Au Mexique, c’est un procureur général et ex-sénateur qui a sursauté quand une ONG a révélé qu’il possédait une Ferrari domiciliée à une adresse fantôme, une stratégie habituellement utilisée pour échapper à l’impôt.
Au Brésil, un ancien ministre vient d’être écroué après la découverte de 16 millions de dollars cachés dans des valises portant ses empreintes digitales.
– La corruption dans l’ADN –
Raul Ferro, analyste du Centre pour l’ouverture et le développement de l’Amérique latine (Cadal), installé au Chili, n’est guère optimiste: « Malheureusement, la corruption fait partie de l’ADN politique de l’Amérique latine depuis de nombreuses années ».
Mais « aujourd’hui il y a moins de tolérance » face aux scandales, assure-t-il à l’AFP. « Il y a une plus grande diffusion des cas de corruption et la société civile s’est émancipée, donc elle a une vision plus critique ».
« Dans le cas uruguayen », explique Adolfo Garcé, politologue de l’Université de la République à Montevideo, « il y a plus de journalisme d’investigation qu’avant, plus professionnel, moins influencé par les partis politiques, et de nouvelles lois facilitant l’accès à l’information ».

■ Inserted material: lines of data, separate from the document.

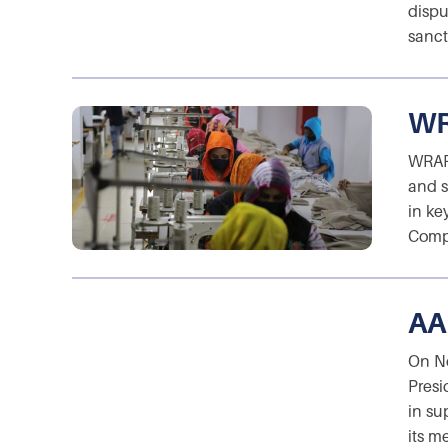
dispu
sanct
WR
WRAP 
and s
in ke
Compl
AA
On No
Presi
in su
its m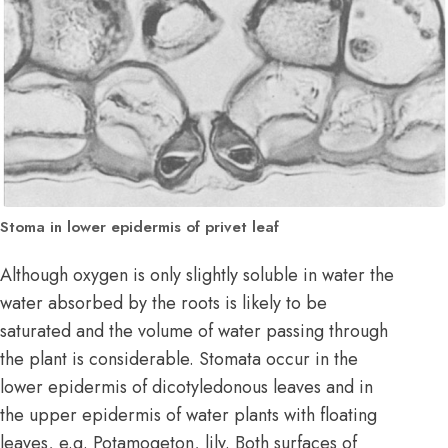
Stoma in lower epidermis of privet leaf
Although oxygen is only slightly soluble in water the
water absorbed by the roots is likely to be
saturated and the volume of water passing through
the plant is considerable. Stomata occur in the
lower epidermis of dicotyledonous leaves and in
the upper epidermis of water plants with floating
leaves, e.g. Potamogeton, lily. Both surfaces of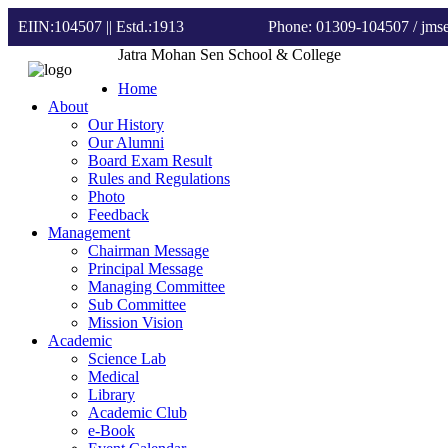
EIIN:104507 || Estd.:1913
Phone: 01309-104507
/ jm
Jatra Mohan Sen School & College
Home
About
Our History
Our Alumni
Board Exam Result
Rules and Regulations
Photo
Feedback
Management
Chairman Message
Principal Message
Managing Committee
Sub Committee
Mission Vision
Academic
Science Lab
Medical
Library
Academic Club
e-Book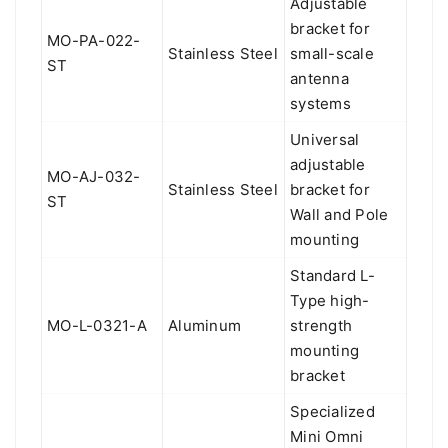
Adjustable
bracket for
MO-PA-022-
Stainless Steel
small-scale
ST
antenna
systems
Universal
adjustable
MO-AJ-032-
Stainless Steel
bracket for
ST
Wall and Pole
mounting
Standard L-
Type high-
MO-L-0321-A
Aluminum
strength
mounting
bracket
Specialized
Mini Omni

L’affaire Sendic a justement été révélée quand des journalistes ont utilisé la loi d’accès aux informations publiques de 2008 pour connaître ses dépenses effectuées avec les cartes bancaires professionnelles de la société pétrolière d’Etat Ancap, quand il la présidait.
Les politiciens latino-américains font désormais face à une classe moyenne mieux éduquée et plus exigeante envers ses dirigeants, aux réseaux sociaux qui facilitent la mobilisation, mais aussi à une justice plus offensive.

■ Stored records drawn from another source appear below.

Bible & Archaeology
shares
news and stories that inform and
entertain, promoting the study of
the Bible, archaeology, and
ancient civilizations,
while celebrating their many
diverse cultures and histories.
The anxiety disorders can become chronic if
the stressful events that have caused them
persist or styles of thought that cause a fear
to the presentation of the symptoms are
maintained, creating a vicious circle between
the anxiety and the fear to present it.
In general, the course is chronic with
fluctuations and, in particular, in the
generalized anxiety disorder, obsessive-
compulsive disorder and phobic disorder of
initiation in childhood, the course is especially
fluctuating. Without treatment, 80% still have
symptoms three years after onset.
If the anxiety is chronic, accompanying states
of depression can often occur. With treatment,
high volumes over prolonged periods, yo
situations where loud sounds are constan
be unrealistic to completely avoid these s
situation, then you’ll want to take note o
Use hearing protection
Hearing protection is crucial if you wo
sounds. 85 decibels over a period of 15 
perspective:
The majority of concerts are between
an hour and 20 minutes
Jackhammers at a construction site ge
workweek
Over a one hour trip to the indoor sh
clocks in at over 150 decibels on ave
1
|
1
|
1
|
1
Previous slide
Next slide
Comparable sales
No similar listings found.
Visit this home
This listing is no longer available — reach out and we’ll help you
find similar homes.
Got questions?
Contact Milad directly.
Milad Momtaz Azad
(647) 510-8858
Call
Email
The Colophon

Pour Gaspard Estrada, directeur de l’Opalc, l’observatoire sur l’Amérique latine de Sciences Po Paris, le parfait exemple est le Brésil, où « la justice occupe une place centrale dans le jeu politique ».

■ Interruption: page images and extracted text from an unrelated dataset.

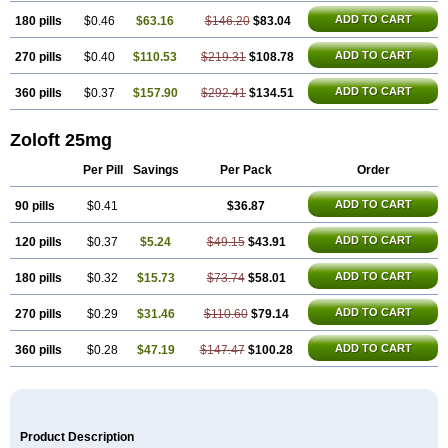
ADD TO CART
180 pills
$0.46
$63.16
$146.20
$83.04
ADD TO CART
270 pills
$0.40
$110.53
$219.31
$108.78
ADD TO CART
360 pills
$0.37
$157.90
$292.41
$134.51
Zoloft 25mg
Per Pill
Savings
Per Pack
Order
ADD TO CART
90 pills
$0.41
$36.87
ADD TO CART
120 pills
$0.37
$5.24
$49.15
$43.91
ADD TO CART
180 pills
$0.32
$15.73
$73.74
$58.01
ADD TO CART
270 pills
$0.29
$31.46
$110.60
$79.14
ADD TO CART
360 pills
$0.28
$47.19
$147.47
$100.28
Product Description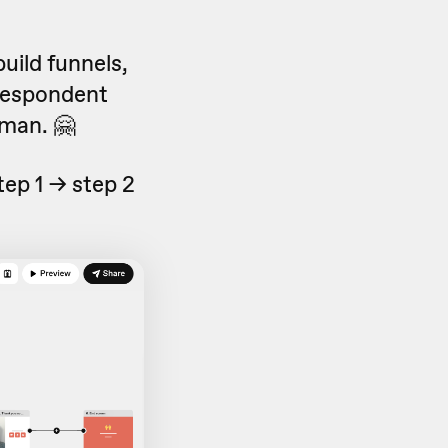
build funnels,
 respondent
man. 🤗
tep 1 -> step 2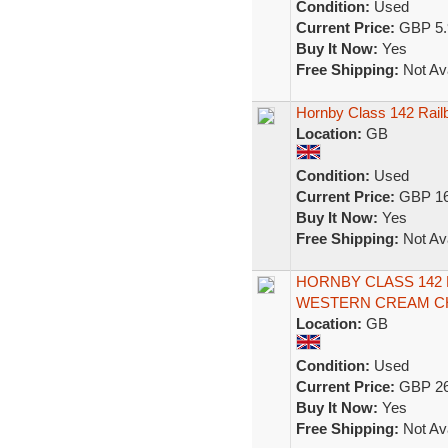
Condition:
Used
Current Price:
GBP 5.
Buy It Now:
Yes
Free Shipping:
Not Ava
Hornby Class 142 Railb
Location:
GB
Condition:
Used
Current Price:
GBP 16
Buy It Now:
Yes
Free Shipping:
Not Ava
HORNBY CLASS 142
WESTERN CREAM CHA
Location:
GB
Condition:
Used
Current Price:
GBP 26
Buy It Now:
Yes
Free Shipping:
Not Ava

« Petit » juge du parquet de Curitiba (sud), Sergio Moro s’est fait un nom en enquêtant jusqu’au sommet du pouvoir: il a condamné l’ex-président Lula à presque dix ans de prison pour corruption.
Le procureur général Rodrigo Janot vient lui d’accuser l’actuel président, Michel Temer, d’être « le leader (d’une) organisation criminelle ».
– « Valises d’argent » –
Mais, « est-ce que ça veut dire pour autant que le pays est moins corrompu? », s’interroge M. Estrada. « Je ne le pense pas, malheureusement ».
« On a beau parler de renouveau des pratiques, d’une prise de conscience par les acteurs politiques, on se rend compte que plus de 10 ans après le +Mensalao+ (méga-scandale de corruption au Brésil en 2005, ndlr), les pratiques de faveurs, de valises de billets, continuent », soupire-t-il.
Il cite le Guatemala où, après des mois de manifestations contre la corruption en 2015, le président Otto Pérez avait démissionné, avant d’être incarcéré. Mais aujourd’hui son remplaçant Jimmy Morales est soupçonné de financement illégal de campagne.
Cette sensation d’éternel recommencement « peut expliquer dans une bonne mesure pourquoi les présidents latino-américains ont de manière générale des cotes de popularité aussi faibles », selon le directeur de l’Opalc.
Les taux d’approbation de Michel Temer, mais aussi d’Enrique Peña Nieto (Mexique) et de Pedro Pablo Kuczynski (Pérou), sont à des niveaux historiquement bas.
Et se profilent, d’ici fin 2018, des élections majeures: Chili, Mexique, Brésil, Colombie.
« J’ai l’espoir que ce qui se passe actuellement en Amérique latine (les scandales de corruption, ndlr) puisse avoir un grand impact sur les prochains processus électoraux », confie à l’AFP le Péruvien José Ugaz, président de l’ONG anti-corruption Transparency International.
Selon lui, deux pays seront cruciaux, pour leur influence dans la région: « Si au Mexique et au Brésil, les citoyens optent une fois de plus pour les corrompus et les partis qui les représentent, la lutte sera beaucoup plus longue ».